Se aseguró de que tuviera una cálida bienvenida.
Independientemente de lo que diga el pueblo, es un hombre amable.
Nunca me he arrepentido de trabajar aquí ni un solo día.
—Es amable —Selene estuvo de acuerdo con Gertrude—.
Me trata muy bien.
Gracias, Gertrude.
Todo esto ayudó con la decisión final de Selene.
Gertrude no sabía por qué le agradecían.
¿Era especial para Selene que le contaran cosas que se hicieron en secreto?
Fuera lo que fuese, Gertrude se sintió reconfortada al oír a Selene agradecerle.
—Oh, cierto.
Hablaste sobre el comedor.
Hay muchas cosas en el almacén si quieres cambiar algo en el comedor.
Nunca les dimos uso ya que Lord Blackthorn siempre cenaba solo en sus aposentos —dijo Gertrude.
—Disfruto cenando en una mesa, así que deseo hacer el comedor lo más cómodo posible.
Tal vez un día tengamos invitados para entretener.
La finca parecía tan diferente durante nuestra boda aunque no había mucha gente.
Noté que disfrutabas el ajetreo de tener que atender a los invitados —dijo Selene.
—Bueno, es divertido —dijo Gertrude, un poco avergonzada—.

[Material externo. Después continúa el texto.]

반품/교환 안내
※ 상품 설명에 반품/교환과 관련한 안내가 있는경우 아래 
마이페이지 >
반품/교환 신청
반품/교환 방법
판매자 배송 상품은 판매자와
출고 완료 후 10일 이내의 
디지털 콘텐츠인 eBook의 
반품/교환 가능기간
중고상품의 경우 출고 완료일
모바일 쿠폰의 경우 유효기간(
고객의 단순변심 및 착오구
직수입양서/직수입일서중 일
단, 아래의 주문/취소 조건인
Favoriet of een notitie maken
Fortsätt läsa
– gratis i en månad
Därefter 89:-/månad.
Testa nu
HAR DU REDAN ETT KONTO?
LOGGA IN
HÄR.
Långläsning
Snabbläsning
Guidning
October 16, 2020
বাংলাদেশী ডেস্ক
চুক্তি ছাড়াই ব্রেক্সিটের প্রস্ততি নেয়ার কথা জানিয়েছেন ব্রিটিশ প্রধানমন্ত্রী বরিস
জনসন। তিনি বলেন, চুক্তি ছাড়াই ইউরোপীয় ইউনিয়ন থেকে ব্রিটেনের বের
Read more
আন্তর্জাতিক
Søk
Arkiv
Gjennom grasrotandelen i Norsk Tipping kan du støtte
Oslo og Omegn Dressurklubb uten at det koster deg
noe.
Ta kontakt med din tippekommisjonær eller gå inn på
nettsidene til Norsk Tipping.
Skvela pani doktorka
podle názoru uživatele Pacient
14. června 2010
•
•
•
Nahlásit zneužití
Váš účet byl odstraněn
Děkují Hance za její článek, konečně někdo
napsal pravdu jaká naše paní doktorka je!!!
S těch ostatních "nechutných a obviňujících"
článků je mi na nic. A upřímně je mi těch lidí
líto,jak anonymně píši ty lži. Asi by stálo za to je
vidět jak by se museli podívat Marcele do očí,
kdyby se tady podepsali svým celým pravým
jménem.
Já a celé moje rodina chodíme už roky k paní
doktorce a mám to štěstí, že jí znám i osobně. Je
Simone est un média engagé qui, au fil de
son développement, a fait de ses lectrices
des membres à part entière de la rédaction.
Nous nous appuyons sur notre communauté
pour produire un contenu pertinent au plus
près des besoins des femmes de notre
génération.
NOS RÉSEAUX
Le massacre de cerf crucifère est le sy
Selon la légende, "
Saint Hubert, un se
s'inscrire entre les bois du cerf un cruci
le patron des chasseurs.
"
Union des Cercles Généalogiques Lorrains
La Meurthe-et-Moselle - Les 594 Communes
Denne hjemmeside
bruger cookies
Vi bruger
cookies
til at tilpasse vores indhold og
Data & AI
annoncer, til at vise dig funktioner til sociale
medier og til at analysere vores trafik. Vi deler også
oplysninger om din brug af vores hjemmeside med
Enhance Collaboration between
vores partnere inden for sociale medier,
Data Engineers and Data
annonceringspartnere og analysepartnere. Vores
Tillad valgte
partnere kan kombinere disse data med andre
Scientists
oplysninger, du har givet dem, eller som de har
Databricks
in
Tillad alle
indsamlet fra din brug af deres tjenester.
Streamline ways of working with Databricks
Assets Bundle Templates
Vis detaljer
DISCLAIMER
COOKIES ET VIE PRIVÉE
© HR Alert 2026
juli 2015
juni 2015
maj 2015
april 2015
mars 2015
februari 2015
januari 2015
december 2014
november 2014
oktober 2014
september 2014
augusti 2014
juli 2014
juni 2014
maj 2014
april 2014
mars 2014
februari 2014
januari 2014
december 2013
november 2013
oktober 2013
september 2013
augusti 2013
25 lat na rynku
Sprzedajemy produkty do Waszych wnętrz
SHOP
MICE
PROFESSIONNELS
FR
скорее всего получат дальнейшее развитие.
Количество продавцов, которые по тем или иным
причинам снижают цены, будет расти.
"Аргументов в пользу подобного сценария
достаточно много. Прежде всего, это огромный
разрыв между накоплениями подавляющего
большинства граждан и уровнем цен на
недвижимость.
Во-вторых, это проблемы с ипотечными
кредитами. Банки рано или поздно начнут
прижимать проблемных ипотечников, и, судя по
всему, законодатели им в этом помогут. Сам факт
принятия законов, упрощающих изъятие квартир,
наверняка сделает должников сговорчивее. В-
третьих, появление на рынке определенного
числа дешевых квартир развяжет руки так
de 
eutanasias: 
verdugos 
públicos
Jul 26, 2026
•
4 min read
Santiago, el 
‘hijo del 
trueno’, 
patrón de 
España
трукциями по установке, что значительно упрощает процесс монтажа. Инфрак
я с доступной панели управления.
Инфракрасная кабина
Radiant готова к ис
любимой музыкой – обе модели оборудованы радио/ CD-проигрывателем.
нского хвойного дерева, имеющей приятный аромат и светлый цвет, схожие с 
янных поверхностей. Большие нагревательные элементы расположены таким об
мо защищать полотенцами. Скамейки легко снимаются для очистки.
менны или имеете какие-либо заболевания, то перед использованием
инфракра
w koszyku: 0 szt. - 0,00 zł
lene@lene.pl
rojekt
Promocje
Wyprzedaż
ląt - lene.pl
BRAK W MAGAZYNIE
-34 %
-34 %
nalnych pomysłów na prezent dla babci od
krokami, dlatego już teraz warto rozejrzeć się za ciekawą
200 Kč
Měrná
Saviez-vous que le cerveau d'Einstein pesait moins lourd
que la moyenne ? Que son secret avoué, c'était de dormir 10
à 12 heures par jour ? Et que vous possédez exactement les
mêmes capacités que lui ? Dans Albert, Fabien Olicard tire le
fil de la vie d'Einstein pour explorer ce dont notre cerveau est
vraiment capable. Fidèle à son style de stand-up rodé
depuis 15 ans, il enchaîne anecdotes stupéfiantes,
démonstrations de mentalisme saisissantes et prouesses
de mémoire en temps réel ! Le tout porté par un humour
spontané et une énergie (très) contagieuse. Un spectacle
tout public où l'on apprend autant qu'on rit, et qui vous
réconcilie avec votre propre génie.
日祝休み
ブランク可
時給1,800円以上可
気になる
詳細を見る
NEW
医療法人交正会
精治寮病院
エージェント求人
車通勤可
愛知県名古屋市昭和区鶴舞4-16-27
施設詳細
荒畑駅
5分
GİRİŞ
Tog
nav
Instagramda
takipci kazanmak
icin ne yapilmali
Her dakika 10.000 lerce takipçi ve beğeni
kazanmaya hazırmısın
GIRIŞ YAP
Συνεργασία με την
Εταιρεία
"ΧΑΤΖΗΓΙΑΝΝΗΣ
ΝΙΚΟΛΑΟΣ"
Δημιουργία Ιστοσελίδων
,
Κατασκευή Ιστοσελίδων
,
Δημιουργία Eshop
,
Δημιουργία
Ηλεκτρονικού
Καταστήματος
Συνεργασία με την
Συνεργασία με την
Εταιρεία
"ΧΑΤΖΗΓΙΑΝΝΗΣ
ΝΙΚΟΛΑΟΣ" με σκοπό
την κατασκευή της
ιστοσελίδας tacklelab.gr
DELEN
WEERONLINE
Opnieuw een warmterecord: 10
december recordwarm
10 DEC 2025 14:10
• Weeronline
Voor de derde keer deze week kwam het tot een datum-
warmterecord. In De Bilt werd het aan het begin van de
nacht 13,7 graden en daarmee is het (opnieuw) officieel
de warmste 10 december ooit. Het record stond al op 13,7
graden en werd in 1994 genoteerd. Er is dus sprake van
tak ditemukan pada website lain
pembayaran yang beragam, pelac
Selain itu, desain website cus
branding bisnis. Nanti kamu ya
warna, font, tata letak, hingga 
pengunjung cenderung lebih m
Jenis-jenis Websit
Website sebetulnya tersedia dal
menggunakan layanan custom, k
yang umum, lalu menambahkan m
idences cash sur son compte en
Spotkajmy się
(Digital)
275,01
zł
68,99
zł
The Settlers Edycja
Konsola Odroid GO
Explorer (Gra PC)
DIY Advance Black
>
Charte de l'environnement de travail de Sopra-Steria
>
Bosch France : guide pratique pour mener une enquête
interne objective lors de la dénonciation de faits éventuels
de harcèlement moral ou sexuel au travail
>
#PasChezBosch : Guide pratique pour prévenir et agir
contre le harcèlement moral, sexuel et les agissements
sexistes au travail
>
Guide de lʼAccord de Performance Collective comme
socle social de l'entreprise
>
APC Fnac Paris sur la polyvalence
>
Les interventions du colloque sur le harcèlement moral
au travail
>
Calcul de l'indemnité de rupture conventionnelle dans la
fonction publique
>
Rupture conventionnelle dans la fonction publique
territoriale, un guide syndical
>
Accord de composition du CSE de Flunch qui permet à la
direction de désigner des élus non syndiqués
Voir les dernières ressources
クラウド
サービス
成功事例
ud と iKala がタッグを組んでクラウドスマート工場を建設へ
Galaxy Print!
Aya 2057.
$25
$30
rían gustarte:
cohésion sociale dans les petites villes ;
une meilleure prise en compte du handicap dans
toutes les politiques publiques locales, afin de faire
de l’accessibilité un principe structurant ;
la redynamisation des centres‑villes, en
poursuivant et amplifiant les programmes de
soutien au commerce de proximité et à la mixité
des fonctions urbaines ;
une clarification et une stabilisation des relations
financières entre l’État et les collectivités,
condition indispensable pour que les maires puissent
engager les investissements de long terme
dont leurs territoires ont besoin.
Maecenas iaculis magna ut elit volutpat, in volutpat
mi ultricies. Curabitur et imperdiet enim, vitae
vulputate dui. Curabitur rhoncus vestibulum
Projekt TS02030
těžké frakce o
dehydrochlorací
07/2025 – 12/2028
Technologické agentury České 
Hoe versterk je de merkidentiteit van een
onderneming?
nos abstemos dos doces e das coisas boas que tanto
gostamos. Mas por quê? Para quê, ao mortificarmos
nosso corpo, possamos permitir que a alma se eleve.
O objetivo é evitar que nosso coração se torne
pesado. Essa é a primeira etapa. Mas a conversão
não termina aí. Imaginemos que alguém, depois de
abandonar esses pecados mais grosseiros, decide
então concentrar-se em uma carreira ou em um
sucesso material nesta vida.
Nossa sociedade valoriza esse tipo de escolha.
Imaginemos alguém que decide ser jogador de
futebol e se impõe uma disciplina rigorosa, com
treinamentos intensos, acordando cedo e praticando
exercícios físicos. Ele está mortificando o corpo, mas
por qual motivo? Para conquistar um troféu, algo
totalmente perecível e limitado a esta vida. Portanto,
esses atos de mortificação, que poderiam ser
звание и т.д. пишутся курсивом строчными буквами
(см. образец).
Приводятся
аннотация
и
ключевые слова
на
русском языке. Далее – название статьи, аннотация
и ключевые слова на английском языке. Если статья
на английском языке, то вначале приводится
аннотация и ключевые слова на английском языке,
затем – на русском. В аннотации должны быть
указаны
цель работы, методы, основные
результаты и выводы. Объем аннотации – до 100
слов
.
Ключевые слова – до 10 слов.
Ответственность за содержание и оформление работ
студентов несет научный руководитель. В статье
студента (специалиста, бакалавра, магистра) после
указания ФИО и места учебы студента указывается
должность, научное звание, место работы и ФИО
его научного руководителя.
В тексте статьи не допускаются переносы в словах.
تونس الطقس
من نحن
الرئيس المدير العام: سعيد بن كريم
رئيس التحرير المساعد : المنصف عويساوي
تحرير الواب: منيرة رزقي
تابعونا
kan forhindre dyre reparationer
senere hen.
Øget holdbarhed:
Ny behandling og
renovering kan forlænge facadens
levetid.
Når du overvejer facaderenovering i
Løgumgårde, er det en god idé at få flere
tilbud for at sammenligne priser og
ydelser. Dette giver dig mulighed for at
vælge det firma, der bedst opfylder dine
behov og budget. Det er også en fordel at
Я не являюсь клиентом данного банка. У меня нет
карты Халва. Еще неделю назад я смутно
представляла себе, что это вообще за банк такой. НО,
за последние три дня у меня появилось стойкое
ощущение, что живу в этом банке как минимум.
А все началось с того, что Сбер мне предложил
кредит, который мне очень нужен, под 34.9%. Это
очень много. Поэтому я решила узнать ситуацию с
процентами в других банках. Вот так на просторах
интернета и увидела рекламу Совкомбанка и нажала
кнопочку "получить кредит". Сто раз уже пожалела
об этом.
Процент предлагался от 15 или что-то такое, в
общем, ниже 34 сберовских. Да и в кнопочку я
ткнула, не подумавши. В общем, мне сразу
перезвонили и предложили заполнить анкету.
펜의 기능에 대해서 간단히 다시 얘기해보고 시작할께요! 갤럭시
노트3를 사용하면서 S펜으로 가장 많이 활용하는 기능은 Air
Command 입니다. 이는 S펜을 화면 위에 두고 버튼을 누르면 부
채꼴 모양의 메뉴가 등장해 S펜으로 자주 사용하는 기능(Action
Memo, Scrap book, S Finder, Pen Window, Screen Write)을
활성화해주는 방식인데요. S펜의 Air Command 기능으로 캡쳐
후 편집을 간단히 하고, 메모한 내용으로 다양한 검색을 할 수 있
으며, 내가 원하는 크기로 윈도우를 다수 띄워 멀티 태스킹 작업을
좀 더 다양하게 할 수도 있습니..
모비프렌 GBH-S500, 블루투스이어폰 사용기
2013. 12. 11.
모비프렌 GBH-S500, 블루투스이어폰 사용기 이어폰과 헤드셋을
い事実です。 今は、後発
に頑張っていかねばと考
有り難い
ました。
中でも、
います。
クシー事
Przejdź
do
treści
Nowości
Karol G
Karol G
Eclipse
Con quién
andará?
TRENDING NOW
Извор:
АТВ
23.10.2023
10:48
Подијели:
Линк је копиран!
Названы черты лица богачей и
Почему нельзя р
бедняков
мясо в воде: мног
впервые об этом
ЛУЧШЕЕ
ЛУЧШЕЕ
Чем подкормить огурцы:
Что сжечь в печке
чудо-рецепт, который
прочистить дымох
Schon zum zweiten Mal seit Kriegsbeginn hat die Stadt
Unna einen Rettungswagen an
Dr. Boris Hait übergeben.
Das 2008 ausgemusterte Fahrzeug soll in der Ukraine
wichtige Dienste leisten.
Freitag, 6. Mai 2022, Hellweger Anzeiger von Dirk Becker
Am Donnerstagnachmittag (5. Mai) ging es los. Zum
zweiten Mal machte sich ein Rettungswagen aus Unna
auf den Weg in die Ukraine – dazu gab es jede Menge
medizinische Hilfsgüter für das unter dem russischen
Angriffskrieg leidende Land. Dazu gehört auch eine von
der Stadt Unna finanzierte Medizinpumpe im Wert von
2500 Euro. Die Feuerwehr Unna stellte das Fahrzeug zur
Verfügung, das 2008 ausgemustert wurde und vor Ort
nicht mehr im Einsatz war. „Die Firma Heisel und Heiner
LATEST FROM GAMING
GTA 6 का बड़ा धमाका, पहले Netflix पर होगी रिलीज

Es divertido atender a los invitados y disfruto ver cómo las ideas cobran vida.
La finca no tiene muchos eventos, así que la boda trajo algo nuevo.
—Ya que tú y todos lo disfrutaron, haré todo lo posible por hacer más amigos para que podamos tener una gran cena aquí o quizás hacer uso del maravilloso jardín.
Tienes mi palabra —prometió Selene a Gertrude.
Selene también esperaba experimentar los días que su madre había tenido como anfitriona.
Había esperado el momento en que estaría en los zapatos de su madre.
Podría ser posible si encontraba a las damas adecuadas para hacerlo.
Gertrude confiaba en que si había alguien que pudiera hacer la finca más animada, sería Selene.
—Puedo abrir el almacén ahora para mostrarle lo que se ha guardado.
Incluso podría haber algunas decoraciones para el jardín aquí.
—Iré contigo a verlo ahora.
Puede que necesite tu ayuda y la de muchas de las doncellas para decorar la finca en algunos lugares.
Es hermosa tal como está ahora, pero añadiré un poco de mi toque.
¿Habría algún retrato de Xavier cuando era pequeño?
—preguntó Selene.
—Debería haber algunos aquí, pero es probable que Lady Josephine tenga la mayoría —respondió Gertrude, tratando de recordar dónde había visto uno por última vez.
Selene se alegró al oír que existían algunos.
Pensó en Xavier como un niño que se sentaría quieto para los retratos.
—Por favor, hazme el favor de encontrar uno.
Quiero refrescar mi memoria de cómo lo conocí por primera vez.